Martin Walser mit 96 gestorben

Der Schriftsteller Martin Walser ist am 28.7.2023 mit 96 Jahren in Nußdof bei Überlingen am Bodensee verstorben, wo er seit dem Jahr 1968 wohnte. Mit „Blick auf den See“, wie er sagte. Der „See“ gab ihm Ruhe und Gelassenheit, die so oft als Arroganz und Sturheit ausgelegt wurde.

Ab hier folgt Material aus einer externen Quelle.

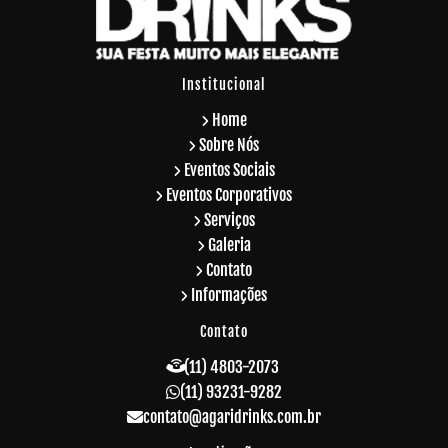
Institucional
Home
Sobre Nós
Eventos Sociais
Eventos Corporativos
Serviços
Galeria
Contato
Informações
Contato
(11) 4803-2073
(11) 93231-9282
contato@agaridrinks.com.br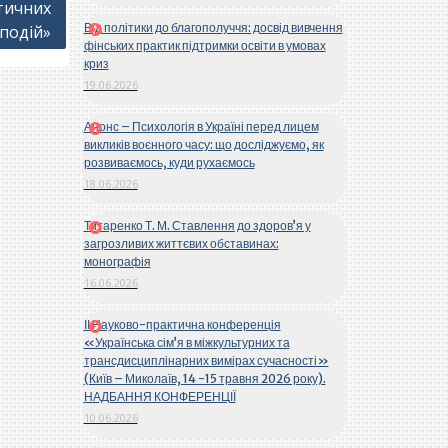
тичних
Від політики до благополуччя: досвід вивчення
подій»
фінських практик підтримки освіти в умовах
криз
19.06.2026
Анонс – Психологія в Україні перед лицем
викликів воєнного часу: що досліджуємо, як
розвиваємось, куди рухаємось
18.06.2026
Титаренко Т. М. Ставлення до здоров’я у
загрозливих життєвих обставинах:
монографія
16.06.2026
ІІ Науково-практична конференція
«Українська сім’я в міжкультурних та
трансдисциплінарних вимірах сучасності»
(Київ – Миколаїв, 14 -15 травня 2026 року).
НАДБАННЯ КОНФЕРЕНЦІЇ
10.06.2026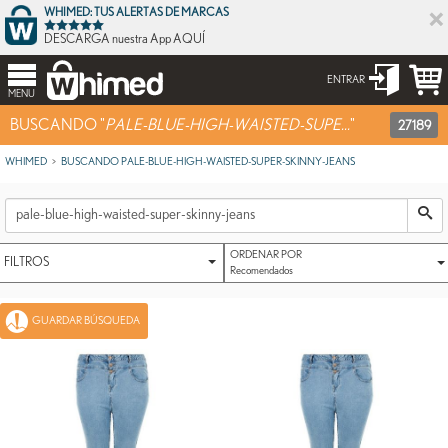
×
WHIMED: TUS ALERTAS DE MARCAS
DESCARGA nuestra App AQUÍ
ENTRAR
MENU
BUSCANDO "
PALE-BLUE-HIGH-WAISTED-SUPE...
"
27189
WHIMED
BUSCANDO PALE-BLUE-HIGH-WAISTED-SUPER-SKINNY-JEANS
ORDENAR POR
FILTROS
Recomendados
GUARDAR BÚSQUEDA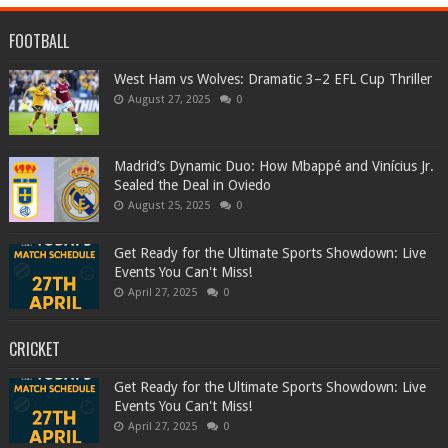
FOOTBALL
West Ham vs Wolves: Dramatic 3–2 EFL Cup Thriller
August 27, 2025
0
Madrid’s Dynamic Duo: How Mbappé and Vinícius Jr.
Sealed the Deal in Oviedo
August 25, 2025
0
Get Ready for the Ultimate Sports Showdown: Live
Events You Can't Miss!
April 27, 2025
0
CRICKET
Get Ready for the Ultimate Sports Showdown: Live
Events You Can't Miss!
April 27, 2025
0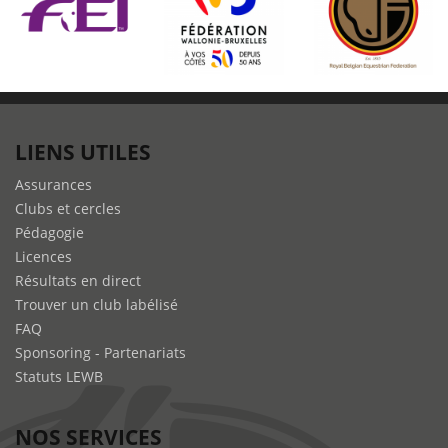
LIENS UTILES
Assurances
Clubs et cercles
Pédagogie
Licences
Résultats en direct
Trouver un club labélisé
FAQ
Sponsoring - Partenariats
Statuts LEWB
NOS SERVICES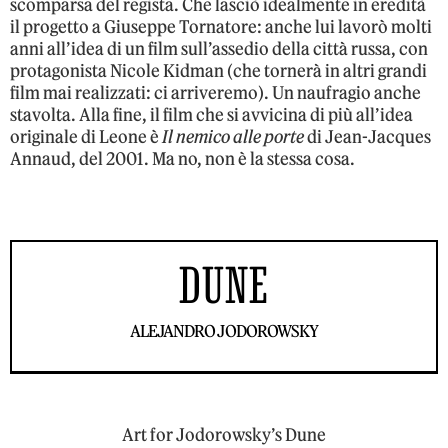
scomparsa del regista. Che lasciò idealmente in eredità
il progetto a Giuseppe Tornatore: anche lui lavorò molti
anni all’idea di un film sull’assedio della città russa, con
protagonista Nicole Kidman (che tornerà in altri grandi
film mai realizzati: ci arriveremo). Un naufragio anche
stavolta. Alla fine, il film che si avvicina di più all’idea
originale di Leone è
Il nemico alle porte
di Jean-Jacques
Annaud, del 2001. Ma no, non è la stessa cosa.
DUNE
ALEJANDRO JODOROWSKY
Art for Jodorowsky’s Dune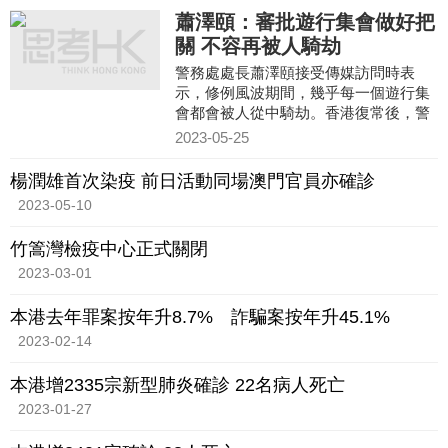
蕭澤頤：審批遊行集會做好把
關 不容再被人騎劫
警務處處長蕭澤頤接受傳媒訪問時表
示，修例風波期間，幾乎每一個遊行集
會都會被人從中騎劫。香港復常後，警
方就逾20宗遊行集會批出「不反對通知
2023-05-25
書」。他指警方審批遊行集會時，有多
重嚴格考慮，做好把關角色。
楊潤雄首次染疫 前日活動同場澳門官員亦確診
2023-05-10
竹篙灣檢疫中心正式關閉
2023-03-01
本港去年罪案按年升8.7% 詐騙案按年升45.1%
2023-02-14
本港增2335宗新型肺炎確診 22名病人死亡
2023-01-27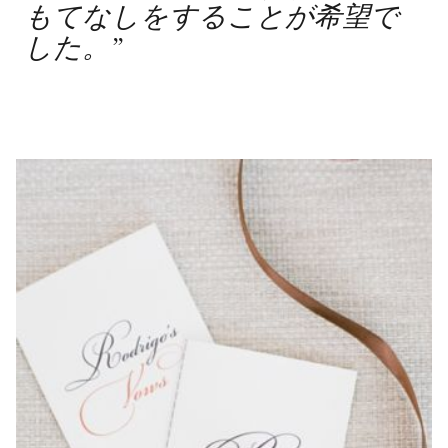
もてなしをすることが希望で
した。
”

„Ich glaube, ich könnte nirgends leben, wo ich nicht am Wasser wäre“. Er schrieb über 50 Bücher (2). Nach Günther Grass und Hans Magnus Enzensberger ist der letzte große Literat der Nachkriegszeit tot. Walser war zu groß, um für seine Rede https://www.youtube.com/watch?v=TYUOjROJJu0&t=63s anläßlich der Verleihung des Friedenspeises des Deutschen Buchhandels in der Frankfurter Paulskirche im Jahr 1998 ins gesellschaftspolitische Abseits gestellt zu werden. Hier ein Ausschnitt aus der Dankesrede:
„Kein ernstzunehmender Mensch leugnet Auschwitz; kein noch zurechnungsfähiger Mensch deutelt an der Grauenhaftigkeit von Auschwitz herum; wenn mir aber jeden Tag in den Medien diese Vergangenheit vorgehalten wird, merke ich, daß sich in mir etwas gegen diese Dauerpräsentation unserer Schande wehrt. Anstatt dankbar zu sein für die unaufhörliche Präsentation unserer Schande, fange ich an wegzuschauen. …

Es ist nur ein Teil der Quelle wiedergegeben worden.